Pointers for managing educators remotely in the pandemic

  • Person first; Managee second – ask people about how they are adapting to and coping with the situation at home and in work. It’s useful to have to hand services that you can refer people to if needed e.g. employee assistance, counselling and coaching/mentoring for digital skills and planning online learning.
  • Give frequent praise and encouragement for the efforts being made and the successes you can see during the transition, even if they are small steps forward.
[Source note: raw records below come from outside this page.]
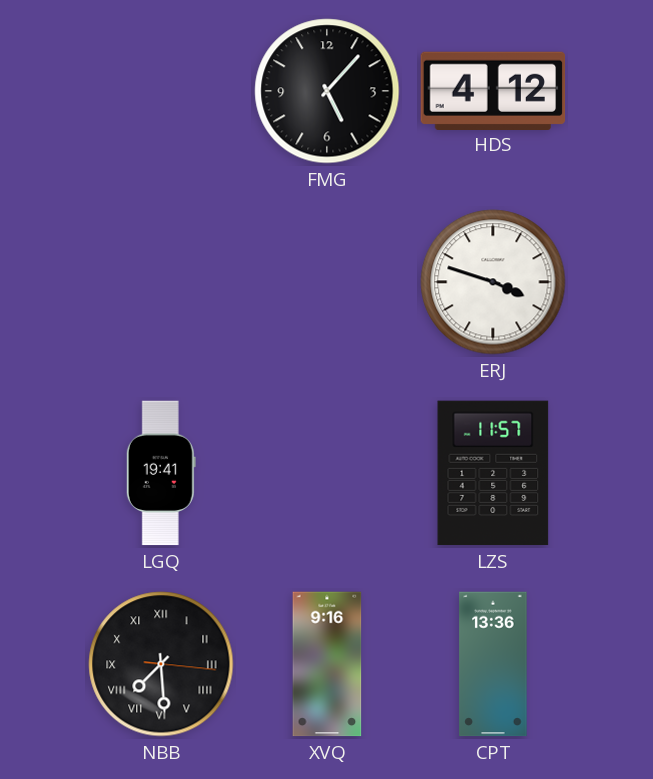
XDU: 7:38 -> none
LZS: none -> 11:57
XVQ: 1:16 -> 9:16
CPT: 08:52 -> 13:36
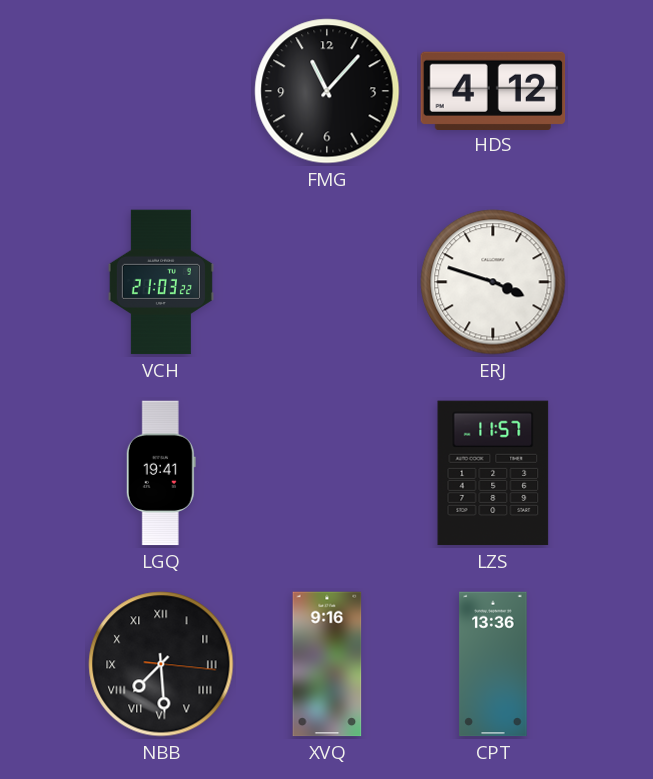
FMG: 5:07 -> 11:07
VCH: none -> 21:03
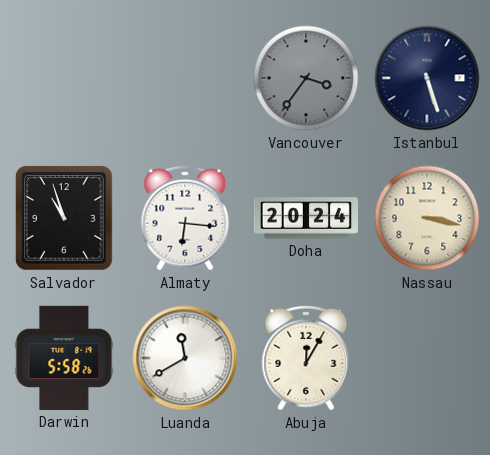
Boosting morale and confidence within the team is really important in helping people to stick at it over this period of transition.
  • Discuss with the team the frequency and focus of online meetings and identify the best compromise on what will be workable.
  • Consider introducing a team bulletin via email if you think you can pull messages together into something to share daily or every few days, to replace sending a stream of emails.
  • Outside online meetings, identify together the most practical ways for individuals to communicate with the manager or each other. This may be via online messaging, WhatsApp or another channel.
  • As the manager, identify ways to review progress with learning programmes using remote supervision – which online folders or assessment records can you review without pulling teachers into too many group meetings? Online 1:1s can then pick up specific areas to discuss.
  • As a leadership team, discuss how to streamline information flows to staff. Some colleges have been doing twice weekly online briefings to share organisational messages in one central forum. It can be helpful to create ownership of communication strands so staff get used to following threads from specific leaders.
  • As leaders and managers, take regular short spaces for reflection and review of how staff are responding to the style of management  - it can be helpful to use a coach or mentor to discuss your reflections and identify useful insights and actions.
  • Get honest feedback from the team on how helpful the communication and management approaches are for them and see if there is anything else that might support them at this challenging time.

With the pandemic expected to disrupt teaching and learning for some time, this is a useful point in the transition for discussion and reflection on management practices. Through these conversations and approaches, managers should be able to find new routines and support their teams with leading learning programmes as effectively as possible.